AIM OF THE EXERCISE: Repeat exactly, and only, the lines of the entries below from the one with "- the IntGrid value of walls (1)" through the one with "In order to", both ends included.

Saved entries:

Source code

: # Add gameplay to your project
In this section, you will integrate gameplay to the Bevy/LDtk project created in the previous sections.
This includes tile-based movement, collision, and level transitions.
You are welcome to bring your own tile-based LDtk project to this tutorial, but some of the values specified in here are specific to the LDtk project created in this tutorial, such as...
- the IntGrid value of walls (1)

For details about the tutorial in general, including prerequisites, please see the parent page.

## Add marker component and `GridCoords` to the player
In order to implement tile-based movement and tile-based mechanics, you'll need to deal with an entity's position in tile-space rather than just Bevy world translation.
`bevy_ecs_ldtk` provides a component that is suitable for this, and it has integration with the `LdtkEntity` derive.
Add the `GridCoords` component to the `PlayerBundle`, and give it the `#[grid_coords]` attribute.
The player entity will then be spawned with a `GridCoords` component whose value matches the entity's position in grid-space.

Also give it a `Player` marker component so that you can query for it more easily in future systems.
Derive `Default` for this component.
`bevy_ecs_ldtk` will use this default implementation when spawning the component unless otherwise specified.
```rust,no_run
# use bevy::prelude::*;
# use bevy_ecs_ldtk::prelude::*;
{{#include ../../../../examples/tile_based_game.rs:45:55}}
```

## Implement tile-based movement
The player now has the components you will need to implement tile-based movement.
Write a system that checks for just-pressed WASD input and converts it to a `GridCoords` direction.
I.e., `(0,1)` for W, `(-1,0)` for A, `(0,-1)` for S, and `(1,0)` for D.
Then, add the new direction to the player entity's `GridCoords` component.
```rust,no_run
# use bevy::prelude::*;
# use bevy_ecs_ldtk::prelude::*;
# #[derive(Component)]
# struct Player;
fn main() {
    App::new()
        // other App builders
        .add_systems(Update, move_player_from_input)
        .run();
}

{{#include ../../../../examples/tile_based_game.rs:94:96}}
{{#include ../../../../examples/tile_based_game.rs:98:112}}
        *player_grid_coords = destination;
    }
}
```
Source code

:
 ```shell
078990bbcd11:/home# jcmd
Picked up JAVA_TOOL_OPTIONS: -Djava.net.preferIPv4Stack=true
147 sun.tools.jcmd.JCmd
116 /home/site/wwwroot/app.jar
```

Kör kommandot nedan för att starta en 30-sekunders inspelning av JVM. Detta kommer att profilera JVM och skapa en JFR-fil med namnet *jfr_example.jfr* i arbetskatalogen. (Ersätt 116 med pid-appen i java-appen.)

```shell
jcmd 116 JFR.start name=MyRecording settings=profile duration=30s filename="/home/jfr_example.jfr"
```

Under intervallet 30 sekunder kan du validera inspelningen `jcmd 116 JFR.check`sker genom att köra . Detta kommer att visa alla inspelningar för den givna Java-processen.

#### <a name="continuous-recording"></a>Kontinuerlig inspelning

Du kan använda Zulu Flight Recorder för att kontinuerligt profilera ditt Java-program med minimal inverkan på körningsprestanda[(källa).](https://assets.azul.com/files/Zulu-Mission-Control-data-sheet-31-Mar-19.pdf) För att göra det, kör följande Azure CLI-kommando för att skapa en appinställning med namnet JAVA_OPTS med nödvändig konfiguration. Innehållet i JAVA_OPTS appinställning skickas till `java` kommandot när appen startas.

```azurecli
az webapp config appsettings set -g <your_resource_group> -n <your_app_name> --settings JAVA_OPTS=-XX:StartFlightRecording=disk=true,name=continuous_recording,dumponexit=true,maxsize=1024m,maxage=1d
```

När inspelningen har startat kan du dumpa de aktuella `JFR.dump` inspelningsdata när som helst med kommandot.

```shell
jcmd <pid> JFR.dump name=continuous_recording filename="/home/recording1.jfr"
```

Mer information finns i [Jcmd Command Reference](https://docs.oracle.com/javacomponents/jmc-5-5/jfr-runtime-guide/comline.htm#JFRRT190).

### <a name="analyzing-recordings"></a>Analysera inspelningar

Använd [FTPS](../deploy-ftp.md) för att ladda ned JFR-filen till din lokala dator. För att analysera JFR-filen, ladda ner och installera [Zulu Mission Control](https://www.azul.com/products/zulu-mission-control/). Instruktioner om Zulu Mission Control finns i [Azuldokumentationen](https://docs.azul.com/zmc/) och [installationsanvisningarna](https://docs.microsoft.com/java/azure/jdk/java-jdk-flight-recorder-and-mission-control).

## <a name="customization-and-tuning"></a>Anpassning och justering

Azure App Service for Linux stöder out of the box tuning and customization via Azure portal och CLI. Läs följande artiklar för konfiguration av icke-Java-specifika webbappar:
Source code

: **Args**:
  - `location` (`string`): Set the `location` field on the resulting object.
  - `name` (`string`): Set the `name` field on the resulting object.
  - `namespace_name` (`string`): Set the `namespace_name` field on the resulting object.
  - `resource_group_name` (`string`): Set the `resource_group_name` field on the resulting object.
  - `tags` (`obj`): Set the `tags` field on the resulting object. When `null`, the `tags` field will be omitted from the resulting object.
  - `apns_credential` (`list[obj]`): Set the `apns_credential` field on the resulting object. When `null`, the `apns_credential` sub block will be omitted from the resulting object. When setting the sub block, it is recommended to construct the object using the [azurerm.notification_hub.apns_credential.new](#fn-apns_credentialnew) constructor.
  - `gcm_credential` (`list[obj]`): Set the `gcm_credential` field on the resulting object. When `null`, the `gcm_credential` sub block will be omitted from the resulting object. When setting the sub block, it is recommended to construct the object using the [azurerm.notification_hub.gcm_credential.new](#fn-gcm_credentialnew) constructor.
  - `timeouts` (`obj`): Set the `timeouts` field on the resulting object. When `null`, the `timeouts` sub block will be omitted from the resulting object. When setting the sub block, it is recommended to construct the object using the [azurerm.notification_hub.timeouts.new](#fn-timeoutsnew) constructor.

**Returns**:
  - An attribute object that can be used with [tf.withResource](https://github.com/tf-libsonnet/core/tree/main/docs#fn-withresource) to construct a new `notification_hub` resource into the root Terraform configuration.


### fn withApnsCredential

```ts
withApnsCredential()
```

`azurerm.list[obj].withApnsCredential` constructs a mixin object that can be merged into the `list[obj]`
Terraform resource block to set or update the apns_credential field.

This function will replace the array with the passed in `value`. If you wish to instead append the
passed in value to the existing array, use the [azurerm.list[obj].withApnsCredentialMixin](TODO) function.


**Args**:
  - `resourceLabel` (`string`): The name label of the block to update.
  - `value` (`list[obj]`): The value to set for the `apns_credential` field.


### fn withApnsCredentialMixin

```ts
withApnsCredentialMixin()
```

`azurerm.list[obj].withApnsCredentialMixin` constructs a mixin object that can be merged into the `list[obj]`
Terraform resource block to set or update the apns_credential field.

PROBLEM SOLUTION:
- the IntGrid value of walls (1)

For details about the tutorial in general, including prerequisites, please see the parent page.

## Add marker component and `GridCoords` to the player
In order to implement tile-based movement and tile-based mechanics, you'll need to deal with an entity's position in tile-space rather than just Bevy world translation.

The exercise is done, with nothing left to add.